GIVEN DATA START
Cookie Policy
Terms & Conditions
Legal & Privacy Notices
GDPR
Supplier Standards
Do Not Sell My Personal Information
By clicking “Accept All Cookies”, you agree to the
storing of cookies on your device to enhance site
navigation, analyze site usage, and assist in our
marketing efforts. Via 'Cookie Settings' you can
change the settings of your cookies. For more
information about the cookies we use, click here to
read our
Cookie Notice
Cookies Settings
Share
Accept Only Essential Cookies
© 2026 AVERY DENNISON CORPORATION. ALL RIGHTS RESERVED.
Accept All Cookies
GIVEN DATA END
Copy all of the lines above verbatim, keeping each one on its own line and in the same order.

▶ RESPONSE TO THIS TASK:
Cookie Policy
Terms & Conditions
Legal & Privacy Notices
GDPR
Supplier Standards
Do Not Sell My Personal Information
By clicking “Accept All Cookies”, you agree to the
storing of cookies on your device to enhance site
navigation, analyze site usage, and assist in our
marketing efforts. Via 'Cookie Settings' you can
change the settings of your cookies. For more
information about the cookies we use, click here to
read our
Cookie Notice
Cookies Settings
Share
Accept Only Essential Cookies
© 2026 AVERY DENNISON CORPORATION. ALL RIGHTS RESERVED.
Accept All Cookies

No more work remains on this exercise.